Suddenly I had a long dress on over my clothes that looked like Miss Elsie’s. The doors were closed, and no one else was coming in. It got quiet. It was cold in there, but I didn’t feel cold at all. She lined us up in two rows; I was right of center front, facing her. A paper was in my hand, with writing, shapes and lines, and in just that one morning I learned what notes meant and how to read music. It was easy for me and I didn’t know what natural pitch was yet, but I had it. We sang a song a few times, Miss Elsie singing with us, making eye contact, encouraging us and correcting, and it felt so good; so natural. I didn’t know this was what was going to happen before ‘getting dressed up to go to church’!
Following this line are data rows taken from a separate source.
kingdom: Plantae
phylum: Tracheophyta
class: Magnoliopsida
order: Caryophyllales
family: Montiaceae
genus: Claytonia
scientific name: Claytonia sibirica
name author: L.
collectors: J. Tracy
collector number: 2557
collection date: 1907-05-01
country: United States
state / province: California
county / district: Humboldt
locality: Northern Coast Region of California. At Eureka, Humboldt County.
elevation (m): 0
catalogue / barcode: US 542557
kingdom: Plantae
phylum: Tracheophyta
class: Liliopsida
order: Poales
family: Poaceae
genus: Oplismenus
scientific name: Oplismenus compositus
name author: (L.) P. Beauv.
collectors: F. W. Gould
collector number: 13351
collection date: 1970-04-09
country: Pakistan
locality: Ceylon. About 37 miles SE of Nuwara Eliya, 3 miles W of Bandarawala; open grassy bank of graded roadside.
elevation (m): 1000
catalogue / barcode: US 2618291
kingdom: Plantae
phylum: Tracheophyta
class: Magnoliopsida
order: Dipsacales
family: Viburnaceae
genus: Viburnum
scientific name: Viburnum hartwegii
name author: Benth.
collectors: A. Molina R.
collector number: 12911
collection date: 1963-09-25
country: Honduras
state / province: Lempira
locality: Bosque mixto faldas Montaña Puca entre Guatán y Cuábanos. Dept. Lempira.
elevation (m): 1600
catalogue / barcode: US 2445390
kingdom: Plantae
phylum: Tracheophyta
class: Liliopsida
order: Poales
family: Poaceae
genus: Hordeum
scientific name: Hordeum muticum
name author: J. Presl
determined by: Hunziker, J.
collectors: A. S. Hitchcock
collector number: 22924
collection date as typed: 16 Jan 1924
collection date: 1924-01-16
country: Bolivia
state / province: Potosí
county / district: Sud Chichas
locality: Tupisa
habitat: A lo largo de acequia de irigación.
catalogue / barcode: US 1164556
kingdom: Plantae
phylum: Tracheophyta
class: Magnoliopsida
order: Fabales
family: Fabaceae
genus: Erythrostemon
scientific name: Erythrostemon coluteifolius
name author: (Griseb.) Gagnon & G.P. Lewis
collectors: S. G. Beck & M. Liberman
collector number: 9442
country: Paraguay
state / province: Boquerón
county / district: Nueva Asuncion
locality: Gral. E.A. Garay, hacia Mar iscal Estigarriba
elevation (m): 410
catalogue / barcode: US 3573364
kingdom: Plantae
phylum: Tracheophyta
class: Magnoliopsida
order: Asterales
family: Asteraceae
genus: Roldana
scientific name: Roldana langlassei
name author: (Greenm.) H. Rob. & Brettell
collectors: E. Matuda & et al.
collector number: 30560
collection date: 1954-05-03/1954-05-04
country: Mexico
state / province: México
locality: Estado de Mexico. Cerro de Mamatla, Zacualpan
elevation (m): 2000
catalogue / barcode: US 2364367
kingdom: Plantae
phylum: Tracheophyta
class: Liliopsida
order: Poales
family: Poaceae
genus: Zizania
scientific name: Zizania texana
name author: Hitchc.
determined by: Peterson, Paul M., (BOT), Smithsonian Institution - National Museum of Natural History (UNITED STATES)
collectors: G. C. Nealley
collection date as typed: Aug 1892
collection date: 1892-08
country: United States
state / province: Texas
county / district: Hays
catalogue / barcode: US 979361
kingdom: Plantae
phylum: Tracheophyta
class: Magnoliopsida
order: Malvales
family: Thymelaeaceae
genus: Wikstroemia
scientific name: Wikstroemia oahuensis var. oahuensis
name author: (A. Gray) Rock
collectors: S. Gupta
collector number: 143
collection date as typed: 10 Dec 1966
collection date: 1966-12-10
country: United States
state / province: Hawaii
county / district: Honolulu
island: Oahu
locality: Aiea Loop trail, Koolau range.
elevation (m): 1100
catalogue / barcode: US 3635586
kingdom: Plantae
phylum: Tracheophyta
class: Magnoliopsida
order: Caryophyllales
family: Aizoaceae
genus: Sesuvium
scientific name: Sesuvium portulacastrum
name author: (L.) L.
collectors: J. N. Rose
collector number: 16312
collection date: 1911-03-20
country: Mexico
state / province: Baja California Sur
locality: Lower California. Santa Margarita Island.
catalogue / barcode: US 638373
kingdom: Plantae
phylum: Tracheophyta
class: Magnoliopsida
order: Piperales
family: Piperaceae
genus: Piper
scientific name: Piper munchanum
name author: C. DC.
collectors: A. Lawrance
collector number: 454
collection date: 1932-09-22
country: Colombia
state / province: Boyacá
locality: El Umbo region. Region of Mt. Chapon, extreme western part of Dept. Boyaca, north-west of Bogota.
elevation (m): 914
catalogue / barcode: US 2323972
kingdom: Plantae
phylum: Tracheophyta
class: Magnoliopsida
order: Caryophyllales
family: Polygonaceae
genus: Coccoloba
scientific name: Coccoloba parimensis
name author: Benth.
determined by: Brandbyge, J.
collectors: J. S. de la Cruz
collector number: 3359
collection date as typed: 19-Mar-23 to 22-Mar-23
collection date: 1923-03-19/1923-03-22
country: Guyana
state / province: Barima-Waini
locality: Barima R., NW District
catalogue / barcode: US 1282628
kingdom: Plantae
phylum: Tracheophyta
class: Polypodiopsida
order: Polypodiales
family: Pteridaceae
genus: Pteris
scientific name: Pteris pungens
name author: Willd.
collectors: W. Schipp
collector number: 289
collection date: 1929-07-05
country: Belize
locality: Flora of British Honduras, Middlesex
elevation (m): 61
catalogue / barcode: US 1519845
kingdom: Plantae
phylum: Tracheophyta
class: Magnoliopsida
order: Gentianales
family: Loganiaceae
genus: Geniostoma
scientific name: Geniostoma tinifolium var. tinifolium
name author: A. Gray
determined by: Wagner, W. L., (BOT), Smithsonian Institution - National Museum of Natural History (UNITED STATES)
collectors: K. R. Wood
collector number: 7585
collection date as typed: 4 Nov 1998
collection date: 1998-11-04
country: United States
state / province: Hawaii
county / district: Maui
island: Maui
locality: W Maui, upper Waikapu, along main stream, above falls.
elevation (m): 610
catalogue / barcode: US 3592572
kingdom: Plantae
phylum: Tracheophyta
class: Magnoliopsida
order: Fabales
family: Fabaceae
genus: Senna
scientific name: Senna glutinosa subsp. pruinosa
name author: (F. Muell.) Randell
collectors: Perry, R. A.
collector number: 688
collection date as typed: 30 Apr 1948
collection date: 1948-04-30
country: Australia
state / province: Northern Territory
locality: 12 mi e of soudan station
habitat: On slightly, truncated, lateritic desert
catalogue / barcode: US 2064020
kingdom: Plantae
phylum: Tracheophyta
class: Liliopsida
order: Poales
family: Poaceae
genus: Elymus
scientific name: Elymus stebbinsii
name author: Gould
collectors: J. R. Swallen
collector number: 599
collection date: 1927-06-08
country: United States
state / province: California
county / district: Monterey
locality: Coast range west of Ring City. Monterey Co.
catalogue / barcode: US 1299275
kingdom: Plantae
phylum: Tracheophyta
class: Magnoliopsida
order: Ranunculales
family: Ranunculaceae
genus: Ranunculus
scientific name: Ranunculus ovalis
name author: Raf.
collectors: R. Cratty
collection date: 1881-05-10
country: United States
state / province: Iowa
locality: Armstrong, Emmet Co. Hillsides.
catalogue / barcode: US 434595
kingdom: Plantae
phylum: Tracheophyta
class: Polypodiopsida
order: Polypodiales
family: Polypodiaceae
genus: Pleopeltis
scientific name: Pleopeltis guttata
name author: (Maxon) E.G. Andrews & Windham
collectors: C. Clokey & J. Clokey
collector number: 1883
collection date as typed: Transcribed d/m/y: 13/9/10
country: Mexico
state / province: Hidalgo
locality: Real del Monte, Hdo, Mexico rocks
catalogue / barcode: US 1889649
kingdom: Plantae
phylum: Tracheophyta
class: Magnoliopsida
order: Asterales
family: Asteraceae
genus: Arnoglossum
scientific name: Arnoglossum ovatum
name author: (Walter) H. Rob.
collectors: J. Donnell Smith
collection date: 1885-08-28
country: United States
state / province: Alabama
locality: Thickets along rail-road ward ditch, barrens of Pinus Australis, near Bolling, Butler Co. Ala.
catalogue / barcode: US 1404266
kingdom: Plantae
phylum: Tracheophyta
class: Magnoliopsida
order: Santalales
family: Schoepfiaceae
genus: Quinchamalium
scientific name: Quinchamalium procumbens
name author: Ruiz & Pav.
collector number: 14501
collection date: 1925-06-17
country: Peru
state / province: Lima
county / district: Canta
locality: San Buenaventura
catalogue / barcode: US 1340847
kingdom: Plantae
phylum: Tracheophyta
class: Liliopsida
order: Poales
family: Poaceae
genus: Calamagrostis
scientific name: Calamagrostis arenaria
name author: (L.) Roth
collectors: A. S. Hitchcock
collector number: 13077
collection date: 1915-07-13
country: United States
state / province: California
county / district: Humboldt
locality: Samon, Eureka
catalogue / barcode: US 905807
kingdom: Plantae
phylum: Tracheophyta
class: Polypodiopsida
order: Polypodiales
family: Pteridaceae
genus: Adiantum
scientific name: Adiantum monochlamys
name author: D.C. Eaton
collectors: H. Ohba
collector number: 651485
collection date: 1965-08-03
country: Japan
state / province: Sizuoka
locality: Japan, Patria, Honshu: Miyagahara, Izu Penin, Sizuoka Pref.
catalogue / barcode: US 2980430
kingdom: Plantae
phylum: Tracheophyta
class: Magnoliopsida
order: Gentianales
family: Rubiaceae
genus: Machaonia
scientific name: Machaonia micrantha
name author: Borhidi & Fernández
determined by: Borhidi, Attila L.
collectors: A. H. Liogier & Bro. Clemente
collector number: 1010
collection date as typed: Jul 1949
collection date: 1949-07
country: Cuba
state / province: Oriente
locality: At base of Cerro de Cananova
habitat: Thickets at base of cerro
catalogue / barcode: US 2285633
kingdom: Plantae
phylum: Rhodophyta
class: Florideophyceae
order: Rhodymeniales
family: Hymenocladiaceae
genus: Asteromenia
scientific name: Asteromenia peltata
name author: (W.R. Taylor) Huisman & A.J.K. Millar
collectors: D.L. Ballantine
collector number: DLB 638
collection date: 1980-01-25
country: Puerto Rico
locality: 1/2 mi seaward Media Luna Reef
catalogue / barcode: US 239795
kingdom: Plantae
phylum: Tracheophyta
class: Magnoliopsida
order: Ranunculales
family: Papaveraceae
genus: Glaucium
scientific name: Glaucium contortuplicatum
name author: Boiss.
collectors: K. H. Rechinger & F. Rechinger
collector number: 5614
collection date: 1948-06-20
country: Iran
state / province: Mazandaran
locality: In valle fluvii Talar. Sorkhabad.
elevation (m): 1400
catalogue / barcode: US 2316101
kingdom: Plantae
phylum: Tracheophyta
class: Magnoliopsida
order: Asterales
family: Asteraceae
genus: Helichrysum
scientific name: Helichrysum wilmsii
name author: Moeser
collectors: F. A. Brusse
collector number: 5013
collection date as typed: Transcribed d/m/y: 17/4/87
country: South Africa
The song we sang must have become good enough, because she didn’t ask us to keep singing it, and she lined us up in two rows again at the black double door. I was in the front, on the right. Miss Elsie held two large books behind arms folded across her chest, focusing her attention toward the direction the crowd had gone. Then I heard a deep, beautiful sound like a wave against my chest that called me, and Miss Elsie opened the door as if following it and we children followed her like baby chicks walking into sounds and sights right down the middle of standing people holding books and singing, and we were singing, and I looked up and way up high on the wall in the front was a man with long brown hair and a beard standing in the clouds barefoot, wearing a long blue robe (kind of like mine, but one color), with his hands outstretched, and holes with blood in his palms and on the top of his feet, and it was Jesus, and it was the happiest moment of my life.
“Suffer little children to come unto me, and forbid them not: for of such is the kingdom of God”, Christ said. I am blessed to know how true it is.